Bottlenose Dolphin with young, Moray Firth, Scotland (Photo by By Peter Asprey, http://www.peter-asprey.com/ – Cropped version of a picture from the English Wikipedia, http://en.wikipedia.org/wiki/Image:2005-05-n2-001-3118.jpg, CC BY-SA 3.0, https://commons.wikimedia.org/w/index.php?curid=1962216)
Dear Readers, for those of us brought up on a wholesome diet of the Flipper TV show, it’s been interesting to see that the smiley, friendly Bottle Nose Dolphin of our childhood is, in fact, an animal with a range of habits that include infanticide, porpicide (the killing of porpoises) and, this week, the killing of a young Common Dolphin in Cardigan Bay. This last attack was witnessed by a boatload of nature lovers – four adult dolphins targeted the baby and threw into the air until it was dead. This must have been so distressing to watch. But what’s going on?

Flipper (actually one of five female dolphins used for the 1960s TV show)
Dolphins are far from being the only animals to practice infanticide. Male lions will kill a lioness’s cubs when they take over a pride, so that she will come back into heat. The new male will then be sure that any ensuing offspring are his. Many other mammals do something similar, and this theory hasn’t been ruled out in this case – although the dolphin was of another species, it may be that its small size triggered the behaviour. A female dolphin will come back into heat within three days of losing her calf, so, repugnant as it seems to us, it makes sense for a new male to kill any existing babies.
Bottle Nosed Dolphins are prone to what looks very like coercion in their mating behaviour, to human eyes at least – they will separate a female from her pod-mates in order to mate with her. In this situation a female will often mate with as many males as she can – this muddies the waters as to who the father of the ensuing calf might be, and presumably acts as an extra protection for the infant. However, this won’t save the calf from males from outside this group. It’s a very unfortunate behaviour from a sea mammal that is becoming increasingly rare. It would be interesting to see if infanticide is more common in the smaller pods that are the norm as populations diminish and become more isolated.
However, as we’ve seen, Bottle Nosed Dolphins don’t only kill the young of their own species. The Bottle Nosed Dolphins around the UK, in the Moray Firth and in Cardigan Bay, are the leading cause of death of the much smaller Harbour Porpoise. The porpoises tend to be rammed and bitten with such force that they die.

Harbour Porpoise (Photo By Ecomare/Salko de Wolf – Ecomare, CC BY-SA 4.0, https://commons.wikimedia.org/w/index.php?curid=53967849)
You might remember that I watched a talk about UK cetacean strandings by Rob Deauville, project manager for the wonderfully named ‘CSI of the Sea’ (Cetacean Stranding Investigations). Deauville noted that the attackers tended to be sub-adult males, and he was working on a theory that there was some kind of hormonal/sexual context to the attacks.
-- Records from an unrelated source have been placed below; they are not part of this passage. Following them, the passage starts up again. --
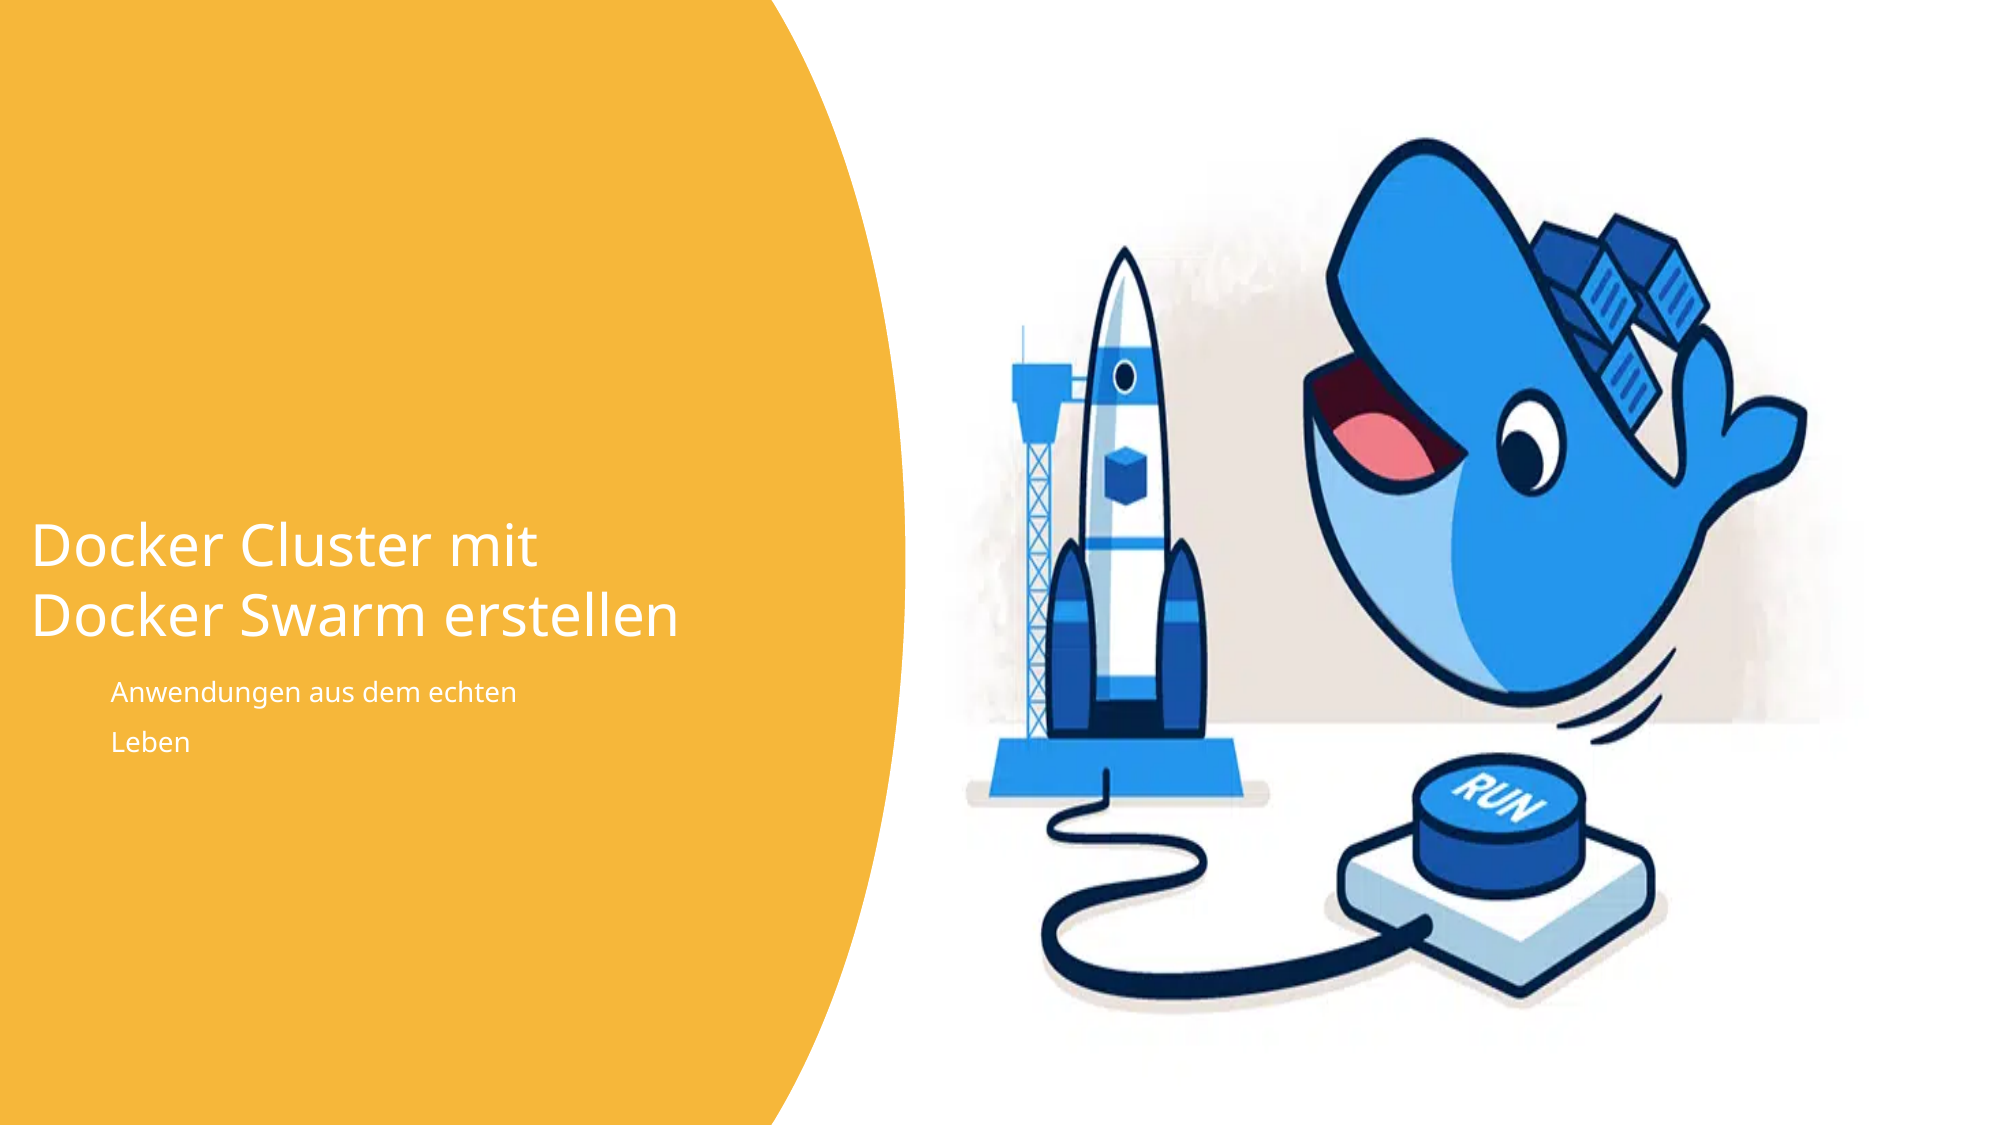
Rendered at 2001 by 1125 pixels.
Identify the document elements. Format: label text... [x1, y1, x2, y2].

picture [771, 0, 2000, 1125]
text_box Anwendungen aus dem echten Leben [95, 651, 588, 766]
text_box Docker Cluster mit Docker Swarm erstellen [15, 500, 696, 656]
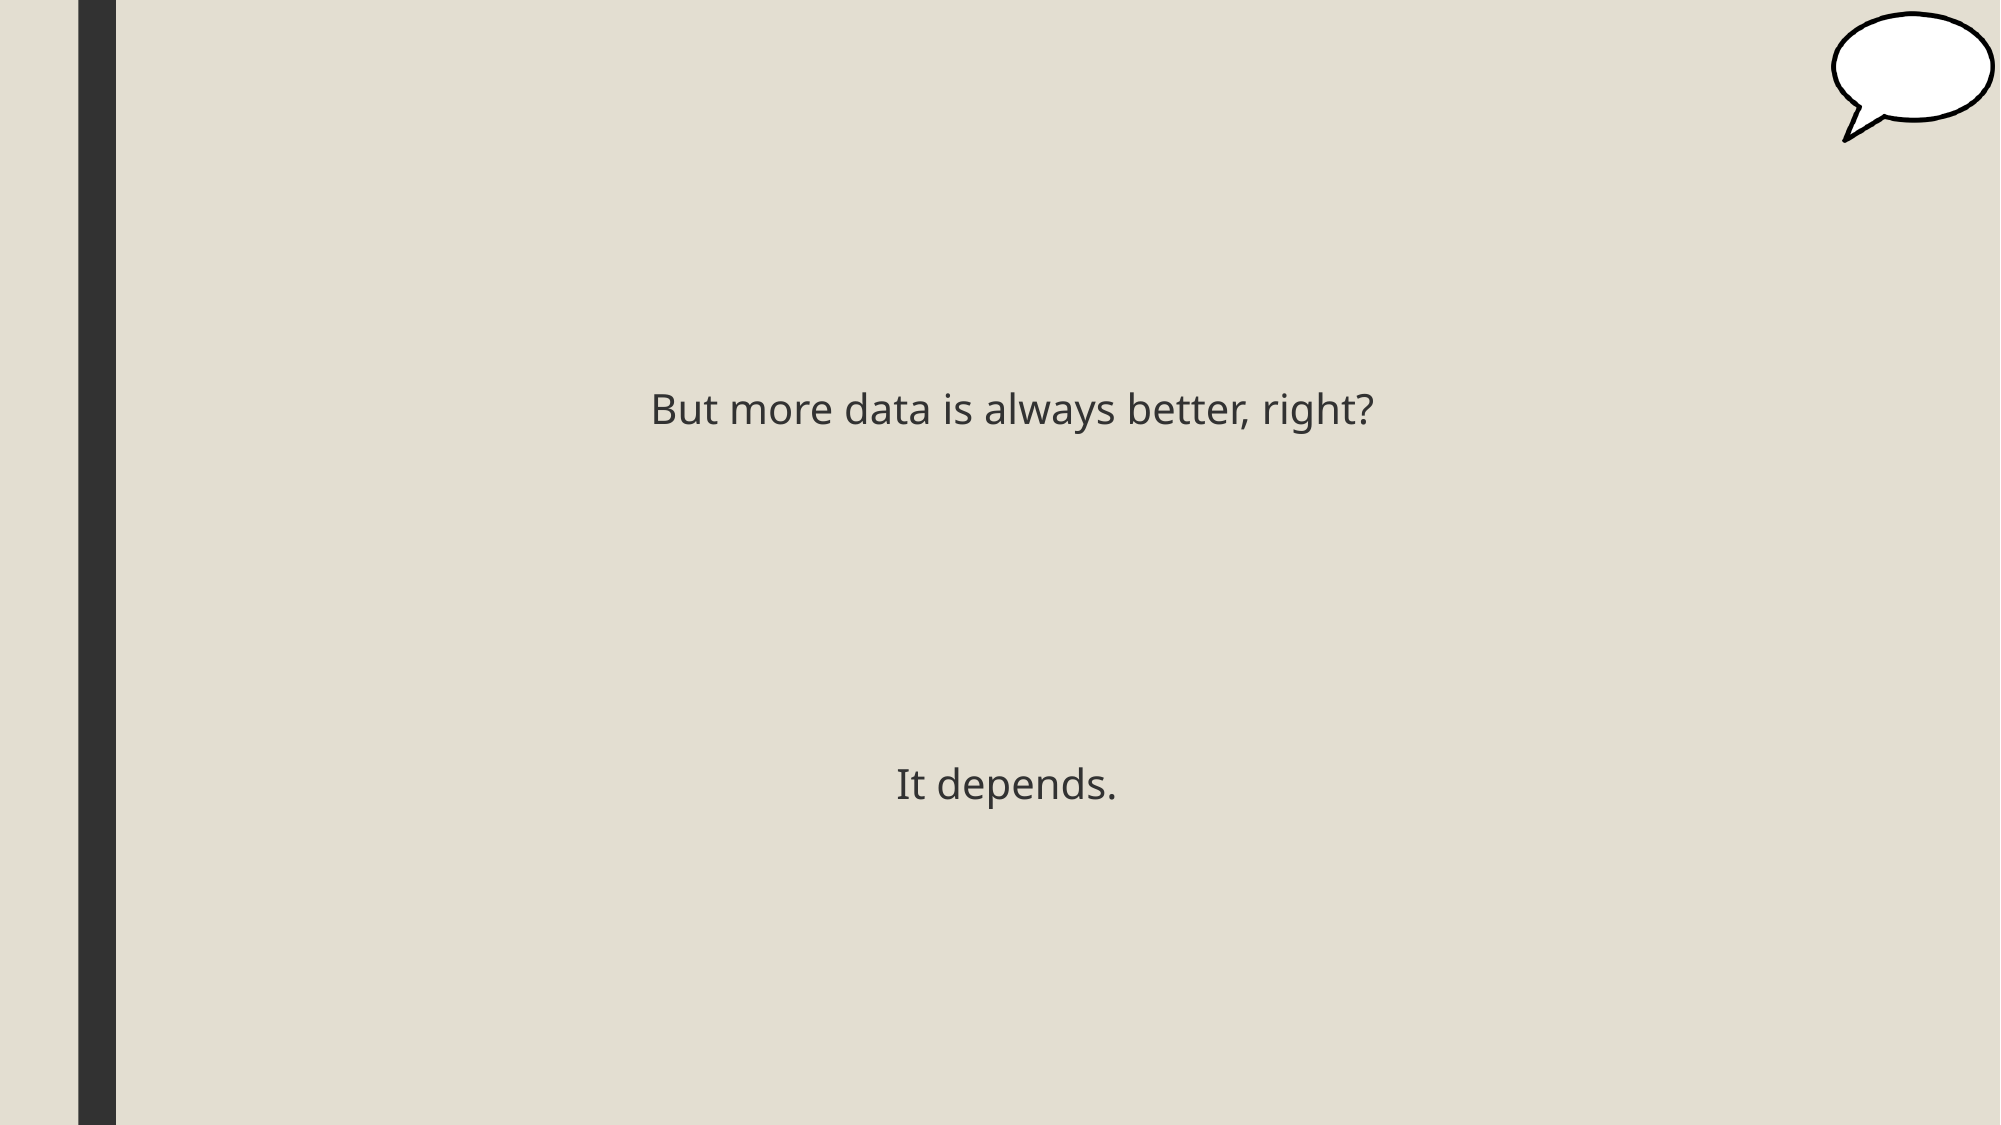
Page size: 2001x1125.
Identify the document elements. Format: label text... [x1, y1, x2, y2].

Certainly the ferocity of the injuries seen seemed to point to some kind of testosterone-fuelled rage, and again it might be that, because the pods are smaller and there are less females, the aggression is taken out on other convenient animals. I am reminded that, as the big adult male African elephants were killed for their tusks in some parts of South Africa, the resulting imbalance in the elephant groups led to a lot of undisciplined younger males on the rampage, who ended up trying to mate with surprised rhinoceros and other animals.
The kinds of attack also make me wonder if there’s some kind of play-hunting going on – we’ve all seen the David Attenborough films of sea lions being hunted by Orcas off the beaches of Argentina. Orcas are the largest of the toothed whales (the group to which dolphins and porpoises belong), and when I see them throwing sealions into the air, or working together to rock a seal from an ice floe, I can’t help thinking that they’re having fun, in addition to gathering a meal.
Most of all, though, it reminds me that the smiley face of the Bottle Nose Dolphin is really just a trick of physiognomy. Behind that grin there is an animal of extraordinary intelligence and complexity. I am so pleased that, as a species, we’re moving away from a) killing them and b) locking them up in tanks for our entertainment, so that they can go quietly mad (have a look at Blackfish ). There will be much, much more to discover from watching them in the wild and trying to understand what’s going on. We can only do this by accepting them on their own terms, even when what’s happening is hard to watch.